**CHECK YOUR UNDERSTANDING:**
**1)** Name every term defined under the "Glossary: Water testing" heading of the water glossary.
**2)** Add the next few definitions to the water-testing glossary, picking up after its last one.

**PAGE TEXT:**
▶

Aquifer- a porous underground formation or group of formations in rocks and soils able to store and transmit useful quantities of water.

Confined aquifer - aquifers sandwiched between impermeable rocks or soil that prevents water from seeping into from above. Zones that restrict the flow of ground water are called aquitards; those that completely prevent the flow of water are called aquiludes.

Recharge area - the land area through or over which rainwater or other surface water soaks through the earth to replenish an aquifer. Also called a watershed.

Unconfined aquifer - aquifers into which water can seep from the ground directly above. It is recharged by rain or snow falling directly onto the ground.

Water table - the upper level of a saturated zone where the water level varies depending on the geography and amount of rain or snow melt present over a season.

Source: geology.com

Glossary: Water testing

Violation: Failure to meet any state or federal drinking water regulation.

M/R violation: A monitoring or reporting violation; the operator failed to collect proper samples or conduct needed followup. A routine tap violation is one example of this.

Total Coliform Rule (TCR): Total coliform rule – indicates a bacteria violation. Not necessarily a health risk; only indicates presence of bacteria.

◀

**INFORMATION:**
▶

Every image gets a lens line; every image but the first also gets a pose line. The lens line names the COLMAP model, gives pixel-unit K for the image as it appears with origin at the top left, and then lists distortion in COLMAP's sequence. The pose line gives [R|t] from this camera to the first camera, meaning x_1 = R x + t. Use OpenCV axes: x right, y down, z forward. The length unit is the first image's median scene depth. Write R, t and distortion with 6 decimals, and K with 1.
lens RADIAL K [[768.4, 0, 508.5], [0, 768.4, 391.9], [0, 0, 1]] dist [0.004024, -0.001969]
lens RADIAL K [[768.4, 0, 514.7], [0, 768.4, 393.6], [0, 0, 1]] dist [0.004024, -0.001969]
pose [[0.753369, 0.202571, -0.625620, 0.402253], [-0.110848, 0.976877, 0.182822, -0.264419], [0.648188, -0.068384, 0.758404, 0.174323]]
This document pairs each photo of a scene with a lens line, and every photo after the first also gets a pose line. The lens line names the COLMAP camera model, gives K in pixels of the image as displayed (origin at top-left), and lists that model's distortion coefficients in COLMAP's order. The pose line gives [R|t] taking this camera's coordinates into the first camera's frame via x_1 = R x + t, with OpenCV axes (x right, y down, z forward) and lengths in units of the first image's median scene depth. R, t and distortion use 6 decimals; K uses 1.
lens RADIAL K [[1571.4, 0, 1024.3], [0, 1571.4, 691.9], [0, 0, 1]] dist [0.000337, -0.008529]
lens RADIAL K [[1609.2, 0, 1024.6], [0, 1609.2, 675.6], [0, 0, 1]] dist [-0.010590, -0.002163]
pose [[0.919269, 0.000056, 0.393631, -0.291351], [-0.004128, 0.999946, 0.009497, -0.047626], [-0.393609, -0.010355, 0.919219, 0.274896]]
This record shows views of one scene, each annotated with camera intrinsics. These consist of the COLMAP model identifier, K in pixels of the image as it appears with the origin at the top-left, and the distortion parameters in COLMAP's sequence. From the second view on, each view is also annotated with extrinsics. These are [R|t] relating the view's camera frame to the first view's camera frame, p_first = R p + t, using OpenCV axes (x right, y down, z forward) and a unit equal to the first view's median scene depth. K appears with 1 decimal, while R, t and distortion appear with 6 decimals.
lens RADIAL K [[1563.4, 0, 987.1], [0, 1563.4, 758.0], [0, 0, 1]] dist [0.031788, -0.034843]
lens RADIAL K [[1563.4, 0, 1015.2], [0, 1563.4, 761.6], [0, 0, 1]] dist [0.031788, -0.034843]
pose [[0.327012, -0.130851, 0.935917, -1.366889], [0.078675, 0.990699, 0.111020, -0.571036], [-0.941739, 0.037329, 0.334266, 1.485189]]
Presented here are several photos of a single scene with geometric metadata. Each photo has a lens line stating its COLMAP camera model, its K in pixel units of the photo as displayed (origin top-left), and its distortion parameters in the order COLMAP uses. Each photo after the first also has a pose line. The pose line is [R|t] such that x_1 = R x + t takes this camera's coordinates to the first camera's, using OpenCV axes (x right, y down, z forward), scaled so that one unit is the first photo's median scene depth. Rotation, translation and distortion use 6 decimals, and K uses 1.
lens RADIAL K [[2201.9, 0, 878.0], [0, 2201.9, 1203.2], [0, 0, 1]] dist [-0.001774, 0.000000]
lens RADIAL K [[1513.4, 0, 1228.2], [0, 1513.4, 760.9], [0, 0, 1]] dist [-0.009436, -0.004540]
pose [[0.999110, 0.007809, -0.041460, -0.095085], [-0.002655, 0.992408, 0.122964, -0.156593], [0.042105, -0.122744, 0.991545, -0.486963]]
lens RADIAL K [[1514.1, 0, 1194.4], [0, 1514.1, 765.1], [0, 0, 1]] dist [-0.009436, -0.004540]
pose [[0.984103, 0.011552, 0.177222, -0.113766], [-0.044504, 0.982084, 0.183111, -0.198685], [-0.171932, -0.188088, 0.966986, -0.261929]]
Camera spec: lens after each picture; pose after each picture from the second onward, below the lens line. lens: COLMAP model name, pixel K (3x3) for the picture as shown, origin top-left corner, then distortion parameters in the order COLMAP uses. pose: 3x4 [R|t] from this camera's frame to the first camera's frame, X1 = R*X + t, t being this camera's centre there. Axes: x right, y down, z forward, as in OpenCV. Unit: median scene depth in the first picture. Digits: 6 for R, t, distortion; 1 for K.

◀

**SOLVED TASKS:**
**1)**
Violation
M/R violation
Total Coliform Rule (TCR)

**2)**
Action level: The concentration of a contaminant which, if exceeded, triggers treatment or other requirements which a water system must follow. Not all action levels mean a violation has occurred; a lead or copper exceedance, for example, isn’t a violation, but triggers additional monitoring.

Maximum Contaminant Level (MCL): The highest amount of a contaminant that the EPA allows in drinking water, defined in mg/L.

mg/L: Milligrams per liter, or parts per million – used to measure the amount of a contaminant in a water source.

Return to compliance date: Violations with “Return to compliance date” marked “n/a” indicate systems that had not returned to compliance by the end of that calendar year.

Community (C) system: Serves at least 15 service connections used by year-round residents or regularly serves 25 year-round residents.

Noncommunity (N) system: Serves at least the same 25 non-residential individuals during 6 months of the year.

Transient Noncommunity (TN) system: Regularly serves at least 25 non-residential individuals (transient) during 60 or more days per year.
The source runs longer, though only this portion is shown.